- _PROMPT_
Please give only the number of lines in the records that contain the string "percent". Case counts.

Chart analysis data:
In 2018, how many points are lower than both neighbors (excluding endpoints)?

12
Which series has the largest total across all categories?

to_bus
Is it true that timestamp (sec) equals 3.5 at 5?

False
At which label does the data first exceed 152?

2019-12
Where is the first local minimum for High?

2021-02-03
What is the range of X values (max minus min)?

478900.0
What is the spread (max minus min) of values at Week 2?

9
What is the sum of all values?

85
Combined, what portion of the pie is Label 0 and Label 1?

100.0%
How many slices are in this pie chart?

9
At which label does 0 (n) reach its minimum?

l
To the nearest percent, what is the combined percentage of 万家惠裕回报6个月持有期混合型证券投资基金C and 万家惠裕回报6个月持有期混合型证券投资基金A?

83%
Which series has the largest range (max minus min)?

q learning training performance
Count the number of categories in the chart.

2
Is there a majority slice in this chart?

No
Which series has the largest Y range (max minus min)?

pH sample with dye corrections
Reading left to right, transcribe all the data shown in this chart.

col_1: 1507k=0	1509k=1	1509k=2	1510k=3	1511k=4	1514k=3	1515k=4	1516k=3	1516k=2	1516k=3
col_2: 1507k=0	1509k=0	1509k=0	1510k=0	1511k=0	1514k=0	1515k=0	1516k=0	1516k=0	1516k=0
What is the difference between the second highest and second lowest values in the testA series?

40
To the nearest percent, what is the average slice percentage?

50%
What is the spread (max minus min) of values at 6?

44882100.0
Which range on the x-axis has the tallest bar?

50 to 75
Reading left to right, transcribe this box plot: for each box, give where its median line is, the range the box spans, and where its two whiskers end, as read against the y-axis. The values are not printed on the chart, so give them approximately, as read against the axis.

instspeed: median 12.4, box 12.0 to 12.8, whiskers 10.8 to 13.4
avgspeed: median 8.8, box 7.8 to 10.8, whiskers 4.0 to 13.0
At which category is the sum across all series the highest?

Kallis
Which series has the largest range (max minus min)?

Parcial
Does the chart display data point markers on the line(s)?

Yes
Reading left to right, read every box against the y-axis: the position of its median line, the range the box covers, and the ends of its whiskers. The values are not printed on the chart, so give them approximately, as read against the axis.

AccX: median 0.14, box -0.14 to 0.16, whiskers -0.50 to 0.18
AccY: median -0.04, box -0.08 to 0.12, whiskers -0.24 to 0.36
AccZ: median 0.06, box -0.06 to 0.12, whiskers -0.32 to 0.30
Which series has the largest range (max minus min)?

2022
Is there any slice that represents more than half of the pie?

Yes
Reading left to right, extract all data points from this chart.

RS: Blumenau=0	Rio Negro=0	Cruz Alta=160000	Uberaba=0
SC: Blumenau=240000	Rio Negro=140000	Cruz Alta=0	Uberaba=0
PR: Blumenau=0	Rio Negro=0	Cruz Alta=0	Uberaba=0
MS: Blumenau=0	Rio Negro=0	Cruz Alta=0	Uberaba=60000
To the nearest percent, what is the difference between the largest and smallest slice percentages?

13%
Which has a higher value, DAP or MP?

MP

- _TASK ANSWER_
3